WHAT TO DO: Can you arrange everything from the start of the listing down to and including the line containing "européens. Dans le combat qui s’" as a numbered list, leaving out any blank lines?

INPUT MATERIAL:
= = = = =

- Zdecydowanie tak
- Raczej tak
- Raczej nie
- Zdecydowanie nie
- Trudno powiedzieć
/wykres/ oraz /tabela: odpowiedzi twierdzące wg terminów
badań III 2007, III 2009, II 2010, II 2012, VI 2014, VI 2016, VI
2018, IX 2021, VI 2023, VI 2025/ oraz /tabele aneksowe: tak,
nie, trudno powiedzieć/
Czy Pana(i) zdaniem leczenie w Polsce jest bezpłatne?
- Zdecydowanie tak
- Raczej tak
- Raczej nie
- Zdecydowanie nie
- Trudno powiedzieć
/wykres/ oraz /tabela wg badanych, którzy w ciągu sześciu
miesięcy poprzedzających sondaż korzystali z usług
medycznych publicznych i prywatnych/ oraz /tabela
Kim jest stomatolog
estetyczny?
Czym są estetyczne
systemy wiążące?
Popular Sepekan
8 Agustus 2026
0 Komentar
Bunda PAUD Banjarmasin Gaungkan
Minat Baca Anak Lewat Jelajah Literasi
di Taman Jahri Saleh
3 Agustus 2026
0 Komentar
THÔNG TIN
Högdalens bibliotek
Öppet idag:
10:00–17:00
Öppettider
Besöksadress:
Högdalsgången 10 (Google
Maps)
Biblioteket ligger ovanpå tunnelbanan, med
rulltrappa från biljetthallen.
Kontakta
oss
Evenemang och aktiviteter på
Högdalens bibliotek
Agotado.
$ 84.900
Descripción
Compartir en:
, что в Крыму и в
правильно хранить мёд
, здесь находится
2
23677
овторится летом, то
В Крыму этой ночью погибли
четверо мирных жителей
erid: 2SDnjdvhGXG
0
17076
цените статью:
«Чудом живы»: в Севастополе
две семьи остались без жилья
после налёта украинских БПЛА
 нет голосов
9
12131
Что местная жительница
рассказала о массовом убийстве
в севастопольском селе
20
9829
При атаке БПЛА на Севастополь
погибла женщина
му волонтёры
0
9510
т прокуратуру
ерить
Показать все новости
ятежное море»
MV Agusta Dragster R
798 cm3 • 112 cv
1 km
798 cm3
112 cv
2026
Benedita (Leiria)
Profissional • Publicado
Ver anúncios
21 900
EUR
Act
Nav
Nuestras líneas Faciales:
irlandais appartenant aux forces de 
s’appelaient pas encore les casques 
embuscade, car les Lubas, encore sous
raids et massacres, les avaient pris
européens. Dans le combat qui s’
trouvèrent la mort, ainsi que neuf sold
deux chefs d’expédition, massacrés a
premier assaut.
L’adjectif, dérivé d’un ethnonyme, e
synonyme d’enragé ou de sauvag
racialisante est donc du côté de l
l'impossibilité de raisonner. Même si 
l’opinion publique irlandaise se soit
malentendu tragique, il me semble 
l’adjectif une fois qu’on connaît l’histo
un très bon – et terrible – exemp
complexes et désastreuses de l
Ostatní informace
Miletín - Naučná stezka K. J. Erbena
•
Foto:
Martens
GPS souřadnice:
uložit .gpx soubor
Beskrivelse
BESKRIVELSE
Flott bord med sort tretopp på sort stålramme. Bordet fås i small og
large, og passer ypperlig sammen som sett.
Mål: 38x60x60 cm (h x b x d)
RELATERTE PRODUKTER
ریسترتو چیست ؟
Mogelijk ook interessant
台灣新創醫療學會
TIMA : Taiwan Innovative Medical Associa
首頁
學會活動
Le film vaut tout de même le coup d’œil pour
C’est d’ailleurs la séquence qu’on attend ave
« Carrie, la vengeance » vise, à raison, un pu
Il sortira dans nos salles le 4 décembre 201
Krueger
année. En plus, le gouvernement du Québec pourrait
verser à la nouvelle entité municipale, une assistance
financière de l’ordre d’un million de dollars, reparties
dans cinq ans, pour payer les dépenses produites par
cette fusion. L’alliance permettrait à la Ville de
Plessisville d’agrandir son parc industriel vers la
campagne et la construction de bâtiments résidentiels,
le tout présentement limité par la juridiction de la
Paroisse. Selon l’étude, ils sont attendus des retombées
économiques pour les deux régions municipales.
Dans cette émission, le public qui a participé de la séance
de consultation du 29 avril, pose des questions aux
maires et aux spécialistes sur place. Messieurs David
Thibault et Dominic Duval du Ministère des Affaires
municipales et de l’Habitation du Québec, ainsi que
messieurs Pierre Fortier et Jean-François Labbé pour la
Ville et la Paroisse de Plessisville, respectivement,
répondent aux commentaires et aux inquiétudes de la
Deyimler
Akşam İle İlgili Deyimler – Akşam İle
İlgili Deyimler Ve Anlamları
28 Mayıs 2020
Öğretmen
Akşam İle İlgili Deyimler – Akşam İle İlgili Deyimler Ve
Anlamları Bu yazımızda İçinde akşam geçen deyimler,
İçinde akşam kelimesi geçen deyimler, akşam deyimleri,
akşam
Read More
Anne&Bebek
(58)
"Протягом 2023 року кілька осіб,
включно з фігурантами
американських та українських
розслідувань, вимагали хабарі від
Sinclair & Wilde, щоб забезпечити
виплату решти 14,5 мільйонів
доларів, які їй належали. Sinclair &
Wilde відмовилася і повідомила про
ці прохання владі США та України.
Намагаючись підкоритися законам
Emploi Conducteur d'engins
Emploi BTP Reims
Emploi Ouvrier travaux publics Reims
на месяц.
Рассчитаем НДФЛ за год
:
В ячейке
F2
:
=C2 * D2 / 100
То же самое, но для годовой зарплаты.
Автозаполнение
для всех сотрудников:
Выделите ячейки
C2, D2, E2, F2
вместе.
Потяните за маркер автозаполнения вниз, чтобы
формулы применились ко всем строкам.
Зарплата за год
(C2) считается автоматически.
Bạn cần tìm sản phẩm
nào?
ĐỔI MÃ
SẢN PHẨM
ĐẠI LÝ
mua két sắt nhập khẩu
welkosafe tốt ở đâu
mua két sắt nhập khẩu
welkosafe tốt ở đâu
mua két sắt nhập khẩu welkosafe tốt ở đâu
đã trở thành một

= = = = =

SOLUTION BELOW:
1. - Zdecydowanie tak
2. - Raczej tak
3. - Raczej nie
4. - Zdecydowanie nie
5. - Trudno powiedzieć
6. /wykres/ oraz /tabela: odpowiedzi twierdzące wg terminów
7. badań III 2007, III 2009, II 2010, II 2012, VI 2014, VI 2016, VI
8. 2018, IX 2021, VI 2023, VI 2025/ oraz /tabele aneksowe: tak,
9. nie, trudno powiedzieć/
10. Czy Pana(i) zdaniem leczenie w Polsce jest bezpłatne?
11. - Zdecydowanie tak
12. - Raczej tak
13. - Raczej nie
14. - Zdecydowanie nie
15. - Trudno powiedzieć
16. /wykres/ oraz /tabela wg badanych, którzy w ciągu sześciu
17. miesięcy poprzedzających sondaż korzystali z usług
18. medycznych publicznych i prywatnych/ oraz /tabela
19. Kim jest stomatolog
20. estetyczny?
21. Czym są estetyczne
22. systemy wiążące?
23. Popular Sepekan
24. 8 Agustus 2026
25. 0 Komentar
26. Bunda PAUD Banjarmasin Gaungkan
27. Minat Baca Anak Lewat Jelajah Literasi
28. di Taman Jahri Saleh
29. 3 Agustus 2026
30. 0 Komentar
31. THÔNG TIN
32. Högdalens bibliotek
33. Öppet idag:
34. 10:00–17:00
35. Öppettider
36. Besöksadress:
37. Högdalsgången 10 (Google
38. Maps)
39. Biblioteket ligger ovanpå tunnelbanan, med
40. rulltrappa från biljetthallen.
41. Kontakta
42. oss
43. Evenemang och aktiviteter på
44. Högdalens bibliotek
45. Agotado.
46. $ 84.900
47. Descripción
48. Compartir en:
49. , что в Крыму и в
50. правильно хранить мёд
51. , здесь находится
52. 2
53. 23677
54. овторится летом, то
55. В Крыму этой ночью погибли
56. четверо мирных жителей
57. erid: 2SDnjdvhGXG
58. 0
59. 17076
60. цените статью:
61. «Чудом живы»: в Севастополе
62. две семьи остались без жилья
63. после налёта украинских БПЛА
64.  нет голосов
65. 9
66. 12131
67. Что местная жительница
68. рассказала о массовом убийстве
69. в севастопольском селе
70. 20
71. 9829
72. При атаке БПЛА на Севастополь
73. погибла женщина
74. му волонтёры
75. 0
76. 9510
77. т прокуратуру
78. ерить
79. Показать все новости
80. ятежное море»
81. MV Agusta Dragster R
82. 798 cm3 • 112 cv
83. 1 km
84. 798 cm3
85. 112 cv
86. 2026
87. Benedita (Leiria)
88. Profissional • Publicado
89. Ver anúncios
90. 21 900
91. EUR
92. Act
93. Nav
94. Nuestras líneas Faciales:
95. irlandais appartenant aux forces de 
96. s’appelaient pas encore les casques 
97. embuscade, car les Lubas, encore sous
98. raids et massacres, les avaient pris
99. européens. Dans le combat qui s’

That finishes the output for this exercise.